Happiest are the brief flashes that have come to mind recently, of holding her hand as we hurried along a bustling block; her pointing my attention to people, to foods, to architecture signaling a way of life now all but gone. We spent my last afternoon in Beijing with her niece, Yisha, pulling canvasses down from the many racks of the studio where Yi Lei lived and, in recent years, made paintings. I came away with yet another understanding of the vast self to which she gave voice in her poems.
Once, over dinner and with David translating, Yi Lei told me the story of the great love that inspired “A Single Woman’s Bedroom.” In our twenty-first-century shorthand, I will say, simply: It was complicated. I envied Yi Lei’s ability to claim the fact of that love, and to embrace the joy and upheaval it led to without apologizing for it or turning against it as is sometimes the case when one looks back at the many detours of one’s own youth. “Love is innocent,” she said. And with that simple phrase, I believe she explained parts of myself to me, which is of course what great poets do.
The last time we met, six months later, Yi Lei offered me feedback on my translation of “A Single Woman’s Bedroom.” In particular, she wanted me to attend better to the poem’s later sections, which I had initially translated with too much emphasis upon romantic love. She wanted me to see that her poem turns from a fixation upon the liberation of sensual love to an urgent insistence upon the individual’s freedom from unjust institutions. The pined-for beloved, as the poem progresses, is no longer a man, but an essential concept. And the disappointment driving the poem is leveraged finally, and importantly, against the self. Written three years before the massacre at Tiananmen Square, “A Single Woman’s Room” concludes with these lines:
14. Hope
This city of riches has fallen empty.
Small rooms like mine are easy to breech.
Watchmen pace, peer in, gazes hungry.
I come and go, always alone, heavy with worry.

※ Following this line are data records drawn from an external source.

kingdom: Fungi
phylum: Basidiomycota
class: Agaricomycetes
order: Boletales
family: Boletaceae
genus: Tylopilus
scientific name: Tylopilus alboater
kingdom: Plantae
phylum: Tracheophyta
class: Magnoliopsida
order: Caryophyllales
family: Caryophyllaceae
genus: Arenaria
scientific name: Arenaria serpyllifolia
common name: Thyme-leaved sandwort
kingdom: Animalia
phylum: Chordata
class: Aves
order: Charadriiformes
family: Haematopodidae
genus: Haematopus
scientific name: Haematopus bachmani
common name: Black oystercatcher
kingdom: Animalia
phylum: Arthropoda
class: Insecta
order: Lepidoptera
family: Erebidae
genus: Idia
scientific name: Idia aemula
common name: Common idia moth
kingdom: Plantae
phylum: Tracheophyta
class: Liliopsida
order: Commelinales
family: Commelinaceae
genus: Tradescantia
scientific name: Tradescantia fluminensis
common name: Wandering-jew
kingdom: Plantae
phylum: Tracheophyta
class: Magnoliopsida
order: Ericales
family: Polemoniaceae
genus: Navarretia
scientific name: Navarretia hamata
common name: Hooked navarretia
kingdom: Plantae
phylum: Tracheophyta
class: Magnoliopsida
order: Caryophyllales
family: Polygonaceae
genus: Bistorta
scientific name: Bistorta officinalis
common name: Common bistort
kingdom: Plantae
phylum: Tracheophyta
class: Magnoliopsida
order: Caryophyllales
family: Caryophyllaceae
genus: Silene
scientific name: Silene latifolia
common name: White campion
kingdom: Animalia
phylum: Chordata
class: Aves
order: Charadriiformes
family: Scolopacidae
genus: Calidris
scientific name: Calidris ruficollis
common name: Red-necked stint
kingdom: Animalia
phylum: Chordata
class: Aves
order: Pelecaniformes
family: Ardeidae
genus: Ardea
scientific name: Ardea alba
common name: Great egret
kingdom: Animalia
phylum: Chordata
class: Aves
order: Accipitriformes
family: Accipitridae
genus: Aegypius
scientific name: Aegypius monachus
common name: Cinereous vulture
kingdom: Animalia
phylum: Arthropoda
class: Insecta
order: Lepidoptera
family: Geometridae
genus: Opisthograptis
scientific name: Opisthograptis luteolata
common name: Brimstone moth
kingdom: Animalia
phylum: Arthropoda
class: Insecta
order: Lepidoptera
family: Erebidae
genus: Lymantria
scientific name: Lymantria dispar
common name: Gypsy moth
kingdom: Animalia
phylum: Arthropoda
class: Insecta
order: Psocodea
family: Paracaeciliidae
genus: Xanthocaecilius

My flesh forsakes itself. Strangers’ eyes
Drill into me till I bleed. I beg God:
Make me a ghost. Something invisible
Blocks every road. I wait night after night
With a hope beyond hope. If you come,
Will nation rise against nation? If you come,
Will the Yellow River drown its banks?
If you come, will the sky blacken and rage?
Will your coming decimate the harvest?
There is nothing I can do in the face of all I hate.
What I hate most is the person I’ve become.
You didn’t come to live with me.
Yi Lei was and remains a revolutionary voice in Chinese poetry. I feel immensely fortunate to be able to say, from firsthand knowledge, that she was huge-hearted and philosophical, on intimate terms with the world in the way of Walt Whitman, one of her literary heroes. To think that I am calling up these reflections of her now to mark her death is unfathomable. Those of us who knew her face an unthinkable loss. But the spirit alive in Yi Lei’s poems continues to speak.